Weaving Kiosk at Frederiksgade

 

 

Weaving Kiosk had set up a loom at Frederiksgade and showed some of the work they produce.

Rosa Tolnov Claussen and the Finnish fashion designer Merja Henele Ulvinen work together to run a series of weaving classes that introduce the craft skill to people who have not woven textiles before and they have designed pieces, like a backpack/bag, that students taking the classes can produce and take away with them … both the bags shown here were on loan from the new weavers who made them.

This is not about a nice hobby for weekends - though it could certainly be that - but neither is it about some sort of extreme political angst about people taking back the means of production. 

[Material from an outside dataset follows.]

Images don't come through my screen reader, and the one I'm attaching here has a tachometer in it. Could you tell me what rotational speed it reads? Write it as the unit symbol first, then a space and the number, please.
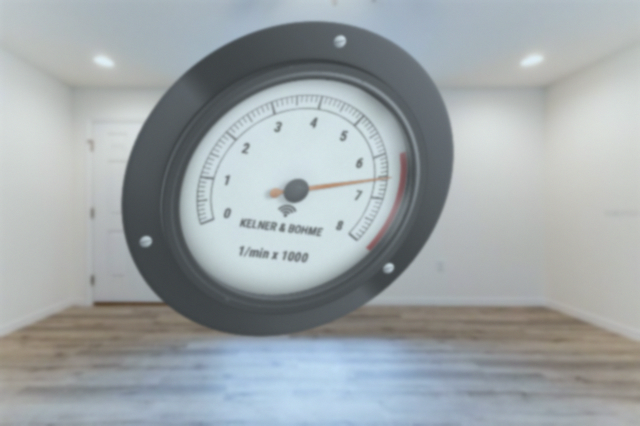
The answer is rpm 6500
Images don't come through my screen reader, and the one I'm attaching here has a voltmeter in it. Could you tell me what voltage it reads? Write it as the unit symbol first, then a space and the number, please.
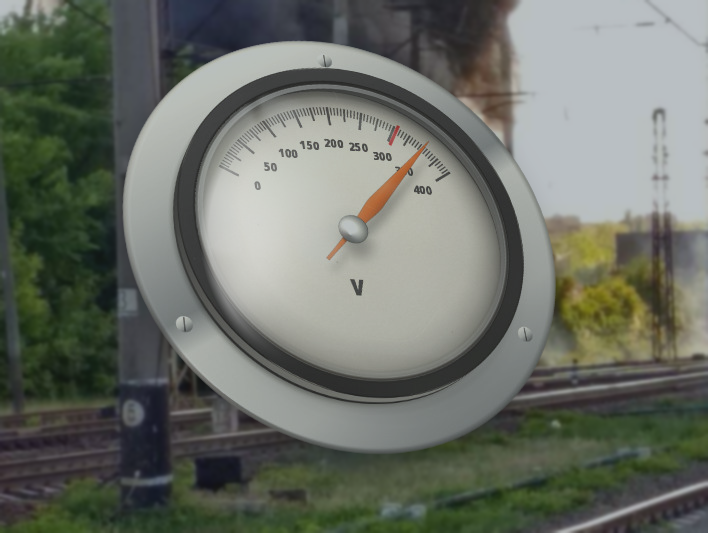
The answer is V 350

But it seems to me that important initiatives like this are about making people aware of a strong tradition of making by hand the objects we need and use everyday. And by making design less about consumerism or passive search and buy - unless you define activity as swiping a finger across the screen of a phone or iPad - and certainly more about understanding materials and appreciating how things we use are made and understanding how it is possible to find good design that we like and good design that should - even if it is in a simple way - enhance our lives every time we use what we have.  

And it seems to me that having makers, craftsmen and designers, working in the community rather than out on an industrial estate or in an open-air museum - should inspire us and inspire our kids to be fascinated by designing and making and producing so they understand much more about what they are buying. If children don’t see a work bench, how do they know they could one day be a cabinet maker and if they don’t see a potter at a wheel how do they understand how, by stages through our history, people have found ways to make wet clay into useful or beautiful pots or pots that are actually both useful and beautiful. Without handling yarn and making textiles how do we understand the different characteristics of linen or cotton or wool and how can we really appreciate the different textiles we buy?